··· PROVIDED TEXT ···

DBMS_CLOUD EXPORT_DATA and DBMS_PARALLEL_EXECUTE a match made in the cloud?

The Oracle database DBMS_CLOUD package was introduced with Oracle Autonomous databases, it provides lots of very cool procedures for interacting with Object Storage store from the Oracle database. It provides much more and can be used in on-premise installations for versions 19c and 21c (How To Setup And Use DBMS_CLOUD Package (Doc ID 2748362.1)) or using database links. As well as OCI Object Storage support it also works equally well with AWS S3 buckets, Microsoft Azure Blob Storage and much more.

The primary uses that I use it for are;

When you have lots of work to do, or lots of content to export, then it’s useful to know some techniques for distributing the work, this may be using DBMS_SCHEDULER to create parallel tasks for example or it could be to parallelize large operations. It’s the latter we will look at here, how to parallel export to OCI Object Storage using the Oracle database itself! Step in the DBMS_PARALLEL_EXECUTE package.

The DBMS_PARALLEL_EXECUTE package gives an easy way to parallelize chunks of work. You define the chunks, you define the work. The example I will look at here is to use this along with the DBMS_CLOUD.EXPORT_DATA procedure. Chunk a source and write partitioned data into OCI Object Storage;

The DBMS_PARALLEL_EXECUTE package has procedures that you can logically think of as;

  • create task — dbms_parallel_execute.create_task
  • create chunks — dbms_parallel_execute.create_chunks_by_sql
  • execute task - dbms_parallel_execute.run_task

There are some constraints into identifying the chunks, it can be either via a ROWID or via a NUMERIC column. You can creatively workaround many challenges with this. For example if using DATE datatype to chunk you can use Julian dates — the continuous count of days since the beginning of the Julian period, we can use to easily calculate elapsed days between two events (start of chunk and end of chunk).

This is an example procedure which needs to have the lower and upper parameters — the date in format YYYYMM is used as a prefix/folder name — below the data is exported as JSON, its also possible to export as Oracle’s own DataPump and other formats;

CREATE OR REPLACE PROCEDURE export_data_initial(p_lower_val IN NUMBER,p_upper_val IN NUMBER) IS 
BEGIN
DBMS_CLOUD.EXPORT_DATA(
credential_name =>'OCI$RESOURCE_PRINCIPAL',
file_uri_list =>'https://objectstorage.us-ashburn-1.oraclecloud.com/n/anamespace/b/abucket/o/stagingdata/SCH/TABLE/'||to_char(TO_DATE(p_lower_val,'J'),'YYYYMM')||'/TABLE.json',
format => json_object('type' value 'json'),
query => 'SELECT * FROM YOURTABLE WHERE YOURDATECOLUMN BETWEEN TO_DATE('||p_lower_val||',''J'') AND TO_DATE('||p_upper_val||',''J'')'
);
END;

The resultant files are written as follows (when the export format is JSON, the filename is partly generated — see here);

The example PLSQL block below chunks the source and the task for each chunk is executed, which as you see above exports to OCI Object Storage.

··· INFORMATION PROVIDED ···

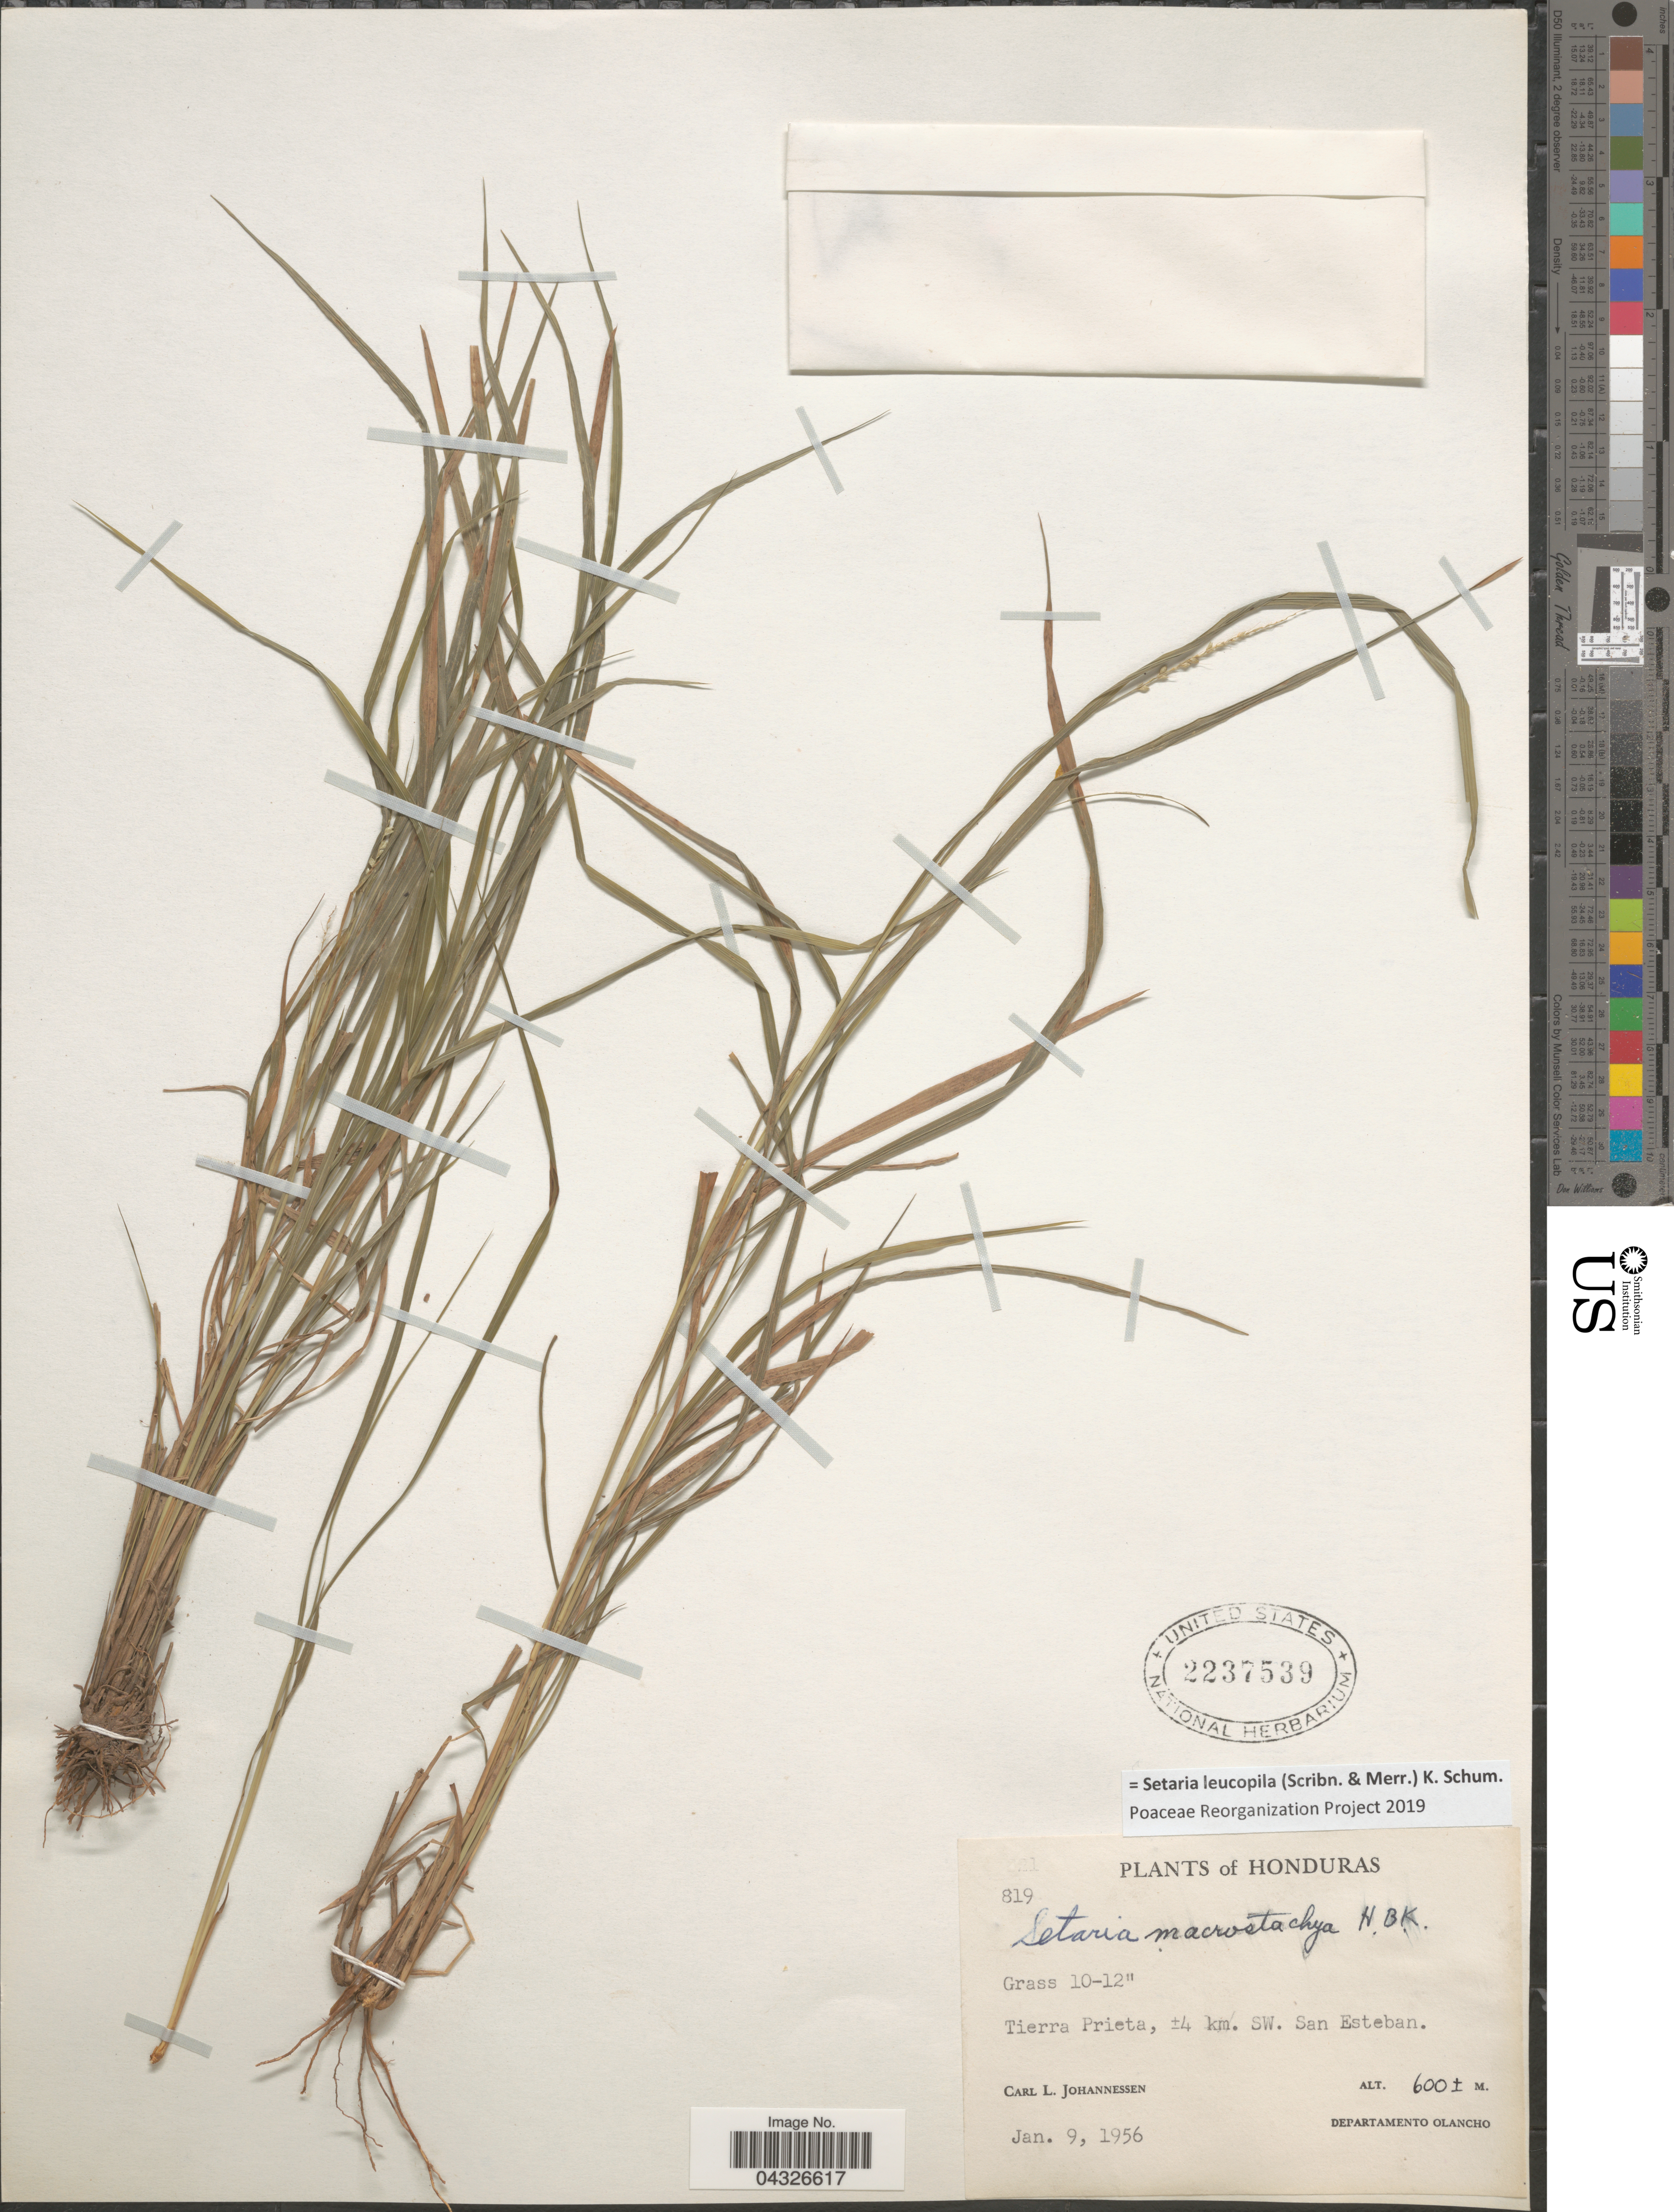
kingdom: Plantae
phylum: Tracheophyta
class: Liliopsida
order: Poales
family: Poaceae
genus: Setaria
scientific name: Setaria leucopila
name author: (Scribn. & Merr.) K. Schum.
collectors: C. Johannessen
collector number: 819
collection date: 1956-01-09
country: Honduras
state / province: Olancho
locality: Tierra Prieta, ±4 km. SW. San Esteban.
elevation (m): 600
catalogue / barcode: US 2237539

···

**WRITTEN REQUEST 1:** In the DBMS_CLOUD post, turn the paragraph starting "There are some constraints into identifying the chunks" into a short bulleted list that keeps its main facts.
**WRITTEN REQUEST 2:** From the DBMS_CLOUD post, reproduce word for word the passage from "The primary uses" to "the DBMS_PARALLEL_EXECUTE package.".

**ANSWER 1:**
- Chunks can be identified only by a ROWID or a NUMERIC column.
- Many of these limits can be worked around creatively.
- To chunk on a DATE column, you can use Julian dates, a continuous count of days since the start of the Julian period. They make it easy to work out the elapsed days between the start and end of a chunk.

**ANSWER 2:**
The primary uses that I use it for are;

When you have lots of work to do, or lots of content to export, then it’s useful to know some techniques for distributing the work, this may be using DBMS_SCHEDULER to create parallel tasks for example or it could be to parallelize large operations. It’s the latter we will look at here, how to parallel export to OCI Object Storage using the Oracle database itself! Step in the DBMS_PARALLEL_EXECUTE package.